Janette Ng


Bachelor of Design Illustration Publication Print Graphic Novel Narrative Storytelling Education
Janette Ng (2020). Rare book cover. Photo: Nina van Lier.
AD20 Award
Adam Tan Memorial Award
For resilience and creativity in Illustration


As a visual storyteller and idea enthusiast, I have an undeniable affinity for illustration and commercial art. My passion lies in visual communication and its power to entice change, provoke emotions and unfold new understandings.

Creating new worlds with unique backstories and characters is my favourite part about what I do. Between the digital space and printed media, I have discovered that there is always a need for design which betters people’s lives. Whether it’s to inspire a team of office workers, campaign for an endangered species, or even to reassure diagnosed patients, my work is a testament to how versatile the language of illustration is.

In creating a wordless illustrated children’s book, I aim to encourage diversity in learning styles within children’s literature. My publication as an artefact endorses the importance of visual literacy and oral tradition whilst challenging the idea of uniform teaching tools.

My project may not communicate through words,

but it communicates with skin colour.

It communicates with ducks.

It communicates through the “gaps in between.”


RARE is about subverting the cautionary western fairy tales that many of us grew up with. My publication replaces fear-driven morals with a courageous narrative and gives power to the modern reader’s unique interpretation.

Image-based narratives have a plethora of benefits for children of all ages. Some of these include developing self-expression and the ability to draw on personal experiences, as well as increasing sensitivity towards multiple perspectives and cultures.


In the spirit of diversifying perspectives, I chose to be experimental in my approach to storytelling and considered all factors of intersectionality.

The world which I created has an air of ambiguity in regards to things like gender and race, leaving room for any child to step into the shoes of the protagonist.

Ambiguous character design can be spotted in aspects such as the chameleon-like skin colours of my human figures.


My narrative depicts a protagonist that learns they do not have to conform to the status quo to find where they fit socially, encouraging a dialogue about identity and belonging. Themes surrounding self-image, social exclusion and companionship are also explored.

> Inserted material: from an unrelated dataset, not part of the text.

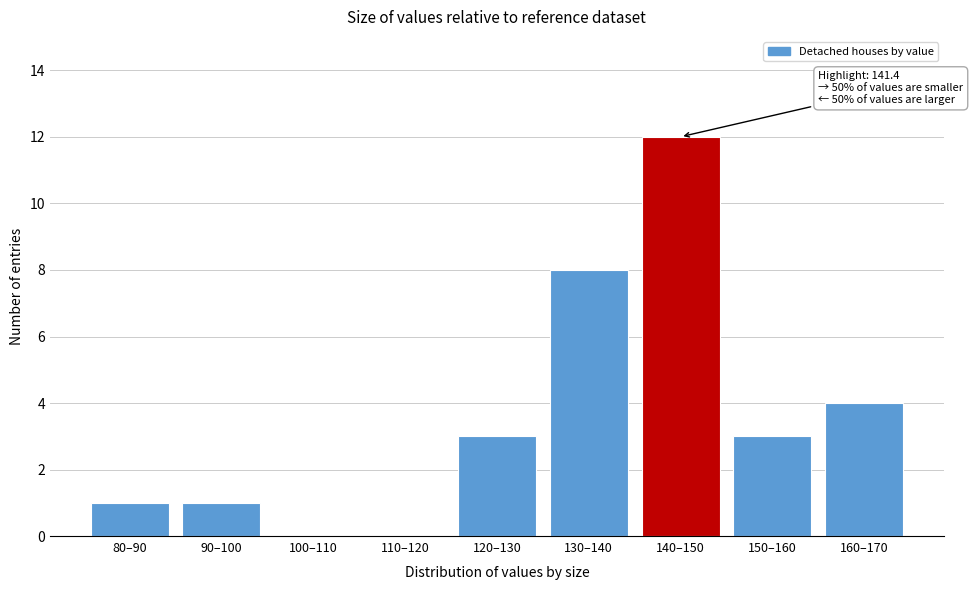

Reading right to left, what are all the values shown in this chart?

160–170=4	150–160=3	140–150=12	130–140=8	120–130=3	110–120=0	100–110=0	90–100=1	80–90=1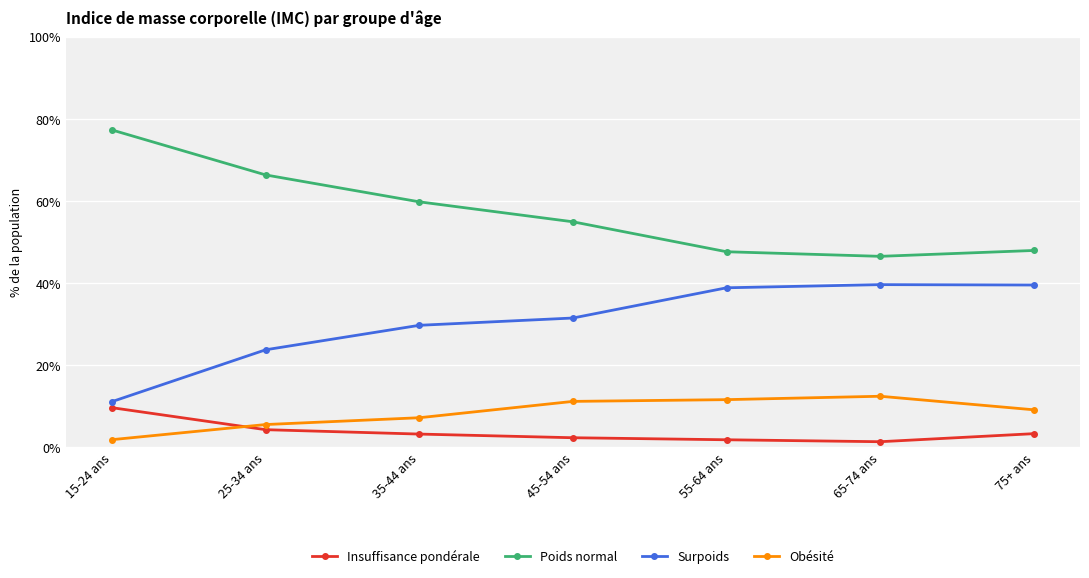

True or false: Poids normal and Surpoids intersect in this chart.

False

The story follows a young giraffe fanatic who is enthusiastic about their trip to a wildlife park. Just when it looks like their attempt to find a group of playmates falls flat, they discover a companion well worth the trouble!


An array of visual clues has been left throughout the publication to help the reader along on the journey.

A few examples include the compass which is symbolic of finding your way, the ducks which represent flock mentality, and the fence which symbolises the divide between animal families or social groupings.

Small visual metaphors also solidify my themes such as signage, binoculars and maps - to name a few!


I used a limited colour palette of two colours and white to help my readers focus on visually decoding the narrative. I developed a few other methods of encouraging prolonged engagement including utilising the full tonal spectrum of both colours for vibrancy.

I also used negative space to highlight or recede subjects and experimented with ambient occlusion.


The nature of this text demands that the reader use much more closure whilst interpreting the story, in comparison to interpreting a traditional picture book. It is the gaps in-between each change of scene that the reader must fill in for themselves.

Because each interpretation is so unique, the emotional investment shown from those that read my book was exciting to witness (both the giggles and the heartbreak).